Data to use below:

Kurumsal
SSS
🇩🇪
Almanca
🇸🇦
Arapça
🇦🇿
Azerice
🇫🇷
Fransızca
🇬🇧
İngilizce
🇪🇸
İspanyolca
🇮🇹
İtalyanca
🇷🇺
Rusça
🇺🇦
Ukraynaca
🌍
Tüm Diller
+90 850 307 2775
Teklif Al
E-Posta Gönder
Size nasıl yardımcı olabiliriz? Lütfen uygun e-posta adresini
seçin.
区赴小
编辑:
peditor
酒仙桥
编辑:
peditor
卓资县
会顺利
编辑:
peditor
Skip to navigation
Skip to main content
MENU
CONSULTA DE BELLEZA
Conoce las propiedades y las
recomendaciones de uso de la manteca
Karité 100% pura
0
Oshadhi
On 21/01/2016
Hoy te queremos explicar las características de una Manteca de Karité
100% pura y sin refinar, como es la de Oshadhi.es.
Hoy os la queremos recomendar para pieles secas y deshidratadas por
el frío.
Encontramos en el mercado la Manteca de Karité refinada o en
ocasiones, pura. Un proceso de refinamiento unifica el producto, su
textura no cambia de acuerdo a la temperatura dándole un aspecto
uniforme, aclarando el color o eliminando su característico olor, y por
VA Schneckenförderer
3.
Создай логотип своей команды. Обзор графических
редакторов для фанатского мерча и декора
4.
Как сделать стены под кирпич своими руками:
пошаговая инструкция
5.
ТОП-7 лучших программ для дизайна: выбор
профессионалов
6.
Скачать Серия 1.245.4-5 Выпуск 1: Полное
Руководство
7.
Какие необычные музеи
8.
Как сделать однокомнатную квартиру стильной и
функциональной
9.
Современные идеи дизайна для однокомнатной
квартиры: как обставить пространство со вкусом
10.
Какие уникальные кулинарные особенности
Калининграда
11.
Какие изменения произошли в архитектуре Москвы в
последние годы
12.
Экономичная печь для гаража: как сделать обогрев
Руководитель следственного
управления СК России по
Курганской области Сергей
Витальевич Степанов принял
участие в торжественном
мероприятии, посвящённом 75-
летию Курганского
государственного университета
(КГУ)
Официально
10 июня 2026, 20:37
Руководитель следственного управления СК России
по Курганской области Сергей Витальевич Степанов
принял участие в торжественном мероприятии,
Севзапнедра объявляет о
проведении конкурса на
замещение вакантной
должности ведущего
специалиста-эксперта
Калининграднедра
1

End of Data to use.

Task prompt -
From the top of the material above, please transcribe each line exactly. Include the line with "замещение вакантной" and end there.

Solution to this problem -
Kurumsal
SSS
🇩🇪
Almanca
🇸🇦
Arapça
🇦🇿
Azerice
🇫🇷
Fransızca
🇬🇧
İngilizce
🇪🇸
İspanyolca
🇮🇹
İtalyanca
🇷🇺
Rusça
🇺🇦
Ukraynaca
🌍
Tüm Diller
+90 850 307 2775
Teklif Al
E-Posta Gönder
Size nasıl yardımcı olabiliriz? Lütfen uygun e-posta adresini
seçin.
区赴小
编辑:
peditor
酒仙桥
编辑:
peditor
卓资县
会顺利
编辑:
peditor
Skip to navigation
Skip to main content
MENU
CONSULTA DE BELLEZA
Conoce las propiedades y las
recomendaciones de uso de la manteca
Karité 100% pura
0
Oshadhi
On 21/01/2016
Hoy te queremos explicar las características de una Manteca de Karité
100% pura y sin refinar, como es la de Oshadhi.es.
Hoy os la queremos recomendar para pieles secas y deshidratadas por
el frío.
Encontramos en el mercado la Manteca de Karité refinada o en
ocasiones, pura. Un proceso de refinamiento unifica el producto, su
textura no cambia de acuerdo a la temperatura dándole un aspecto
uniforme, aclarando el color o eliminando su característico olor, y por
VA Schneckenförderer
3.
Создай логотип своей команды. Обзор графических
редакторов для фанатского мерча и декора
4.
Как сделать стены под кирпич своими руками:
пошаговая инструкция
5.
ТОП-7 лучших программ для дизайна: выбор
профессионалов
6.
Скачать Серия 1.245.4-5 Выпуск 1: Полное
Руководство
7.
Какие необычные музеи
8.
Как сделать однокомнатную квартиру стильной и
функциональной
9.
Современные идеи дизайна для однокомнатной
квартиры: как обставить пространство со вкусом
10.
Какие уникальные кулинарные особенности
Калининграда
11.
Какие изменения произошли в архитектуре Москвы в
последние годы
12.
Экономичная печь для гаража: как сделать обогрев
Руководитель следственного
управления СК России по
Курганской области Сергей
Витальевич Степанов принял
участие в торжественном
мероприятии, посвящённом 75-
летию Курганского
государственного университета
(КГУ)
Официально
10 июня 2026, 20:37
Руководитель следственного управления СК России
по Курганской области Сергей Витальевич Степанов
принял участие в торжественном мероприятии,
Севзапнедра объявляет о
проведении конкурса на
замещение вакантной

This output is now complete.